- **Reading passage**:
_ _ _ _
When i convert word to html, the convert`s result lost the html i insert into word

baifang · August 11, 2022, 7:15am

i use html to repalce the text i find in the specific location, and then i convert word to html, i hope the html which i insert into the word can be saved, but the convert`s result seems lost my html.i do not know whether the way i cope with this issue is right.
My purpose is use a new text to replace the specific text in the Word, and mark the new text, tag a uniqe id, then when i convert to html i can use the id find the new text in the html.
Looking forword to your reply. Thank you very much!
_ _ _ _
- **Work required**: Reproduce the forum post above about converting Word to HTML, from "My purpose is" up to and including "you very much!".
_ _ _ _
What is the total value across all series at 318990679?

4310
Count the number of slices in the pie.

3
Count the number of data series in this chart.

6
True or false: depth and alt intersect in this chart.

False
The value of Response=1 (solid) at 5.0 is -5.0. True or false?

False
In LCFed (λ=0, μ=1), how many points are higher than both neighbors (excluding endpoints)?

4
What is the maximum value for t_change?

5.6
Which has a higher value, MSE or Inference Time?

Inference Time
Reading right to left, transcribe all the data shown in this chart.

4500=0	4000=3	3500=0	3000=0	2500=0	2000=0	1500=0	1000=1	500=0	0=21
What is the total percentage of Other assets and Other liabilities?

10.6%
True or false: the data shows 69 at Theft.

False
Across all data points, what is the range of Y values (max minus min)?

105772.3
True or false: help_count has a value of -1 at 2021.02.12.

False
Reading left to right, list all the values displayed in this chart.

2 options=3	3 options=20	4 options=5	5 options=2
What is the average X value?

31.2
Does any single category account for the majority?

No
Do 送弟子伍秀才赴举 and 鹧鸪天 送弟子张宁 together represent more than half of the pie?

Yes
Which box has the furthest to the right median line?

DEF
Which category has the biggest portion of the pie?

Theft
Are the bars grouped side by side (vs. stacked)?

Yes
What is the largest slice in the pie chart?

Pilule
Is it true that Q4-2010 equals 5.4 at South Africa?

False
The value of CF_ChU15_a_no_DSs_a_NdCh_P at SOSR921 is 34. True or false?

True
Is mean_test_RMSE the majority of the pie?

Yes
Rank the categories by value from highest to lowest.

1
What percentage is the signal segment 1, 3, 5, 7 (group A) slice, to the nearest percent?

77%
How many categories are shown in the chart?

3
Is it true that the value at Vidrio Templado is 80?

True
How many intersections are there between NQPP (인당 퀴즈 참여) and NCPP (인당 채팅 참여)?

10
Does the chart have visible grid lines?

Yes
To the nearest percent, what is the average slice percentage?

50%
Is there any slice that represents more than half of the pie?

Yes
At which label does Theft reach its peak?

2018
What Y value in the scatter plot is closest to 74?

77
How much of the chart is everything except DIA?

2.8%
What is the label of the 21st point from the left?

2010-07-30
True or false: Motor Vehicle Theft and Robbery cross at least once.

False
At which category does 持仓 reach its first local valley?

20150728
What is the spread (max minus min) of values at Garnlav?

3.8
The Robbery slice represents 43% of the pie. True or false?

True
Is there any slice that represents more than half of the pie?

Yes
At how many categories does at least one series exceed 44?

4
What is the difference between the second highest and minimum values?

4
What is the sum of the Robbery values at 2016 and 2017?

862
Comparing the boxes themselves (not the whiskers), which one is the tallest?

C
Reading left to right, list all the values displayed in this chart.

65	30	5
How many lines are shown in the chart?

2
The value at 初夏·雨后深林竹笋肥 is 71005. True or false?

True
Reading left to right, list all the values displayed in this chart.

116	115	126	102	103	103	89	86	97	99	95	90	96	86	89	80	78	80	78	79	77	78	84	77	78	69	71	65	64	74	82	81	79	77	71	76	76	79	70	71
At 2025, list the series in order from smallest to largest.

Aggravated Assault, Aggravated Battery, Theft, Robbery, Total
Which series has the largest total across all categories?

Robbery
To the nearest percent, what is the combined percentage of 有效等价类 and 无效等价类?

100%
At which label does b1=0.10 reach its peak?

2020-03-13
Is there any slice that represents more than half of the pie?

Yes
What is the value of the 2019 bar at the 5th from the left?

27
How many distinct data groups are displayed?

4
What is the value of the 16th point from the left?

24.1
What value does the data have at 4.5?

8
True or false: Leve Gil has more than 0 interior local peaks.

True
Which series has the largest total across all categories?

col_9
_ _ _ _
- **Response area**:
My purpose is use a new text to replace the specific text in the Word, and mark the new text, tag a uniqe id, then when i convert to html i can use the id find the new text in the html.
Looking forword to your reply. Thank you very much!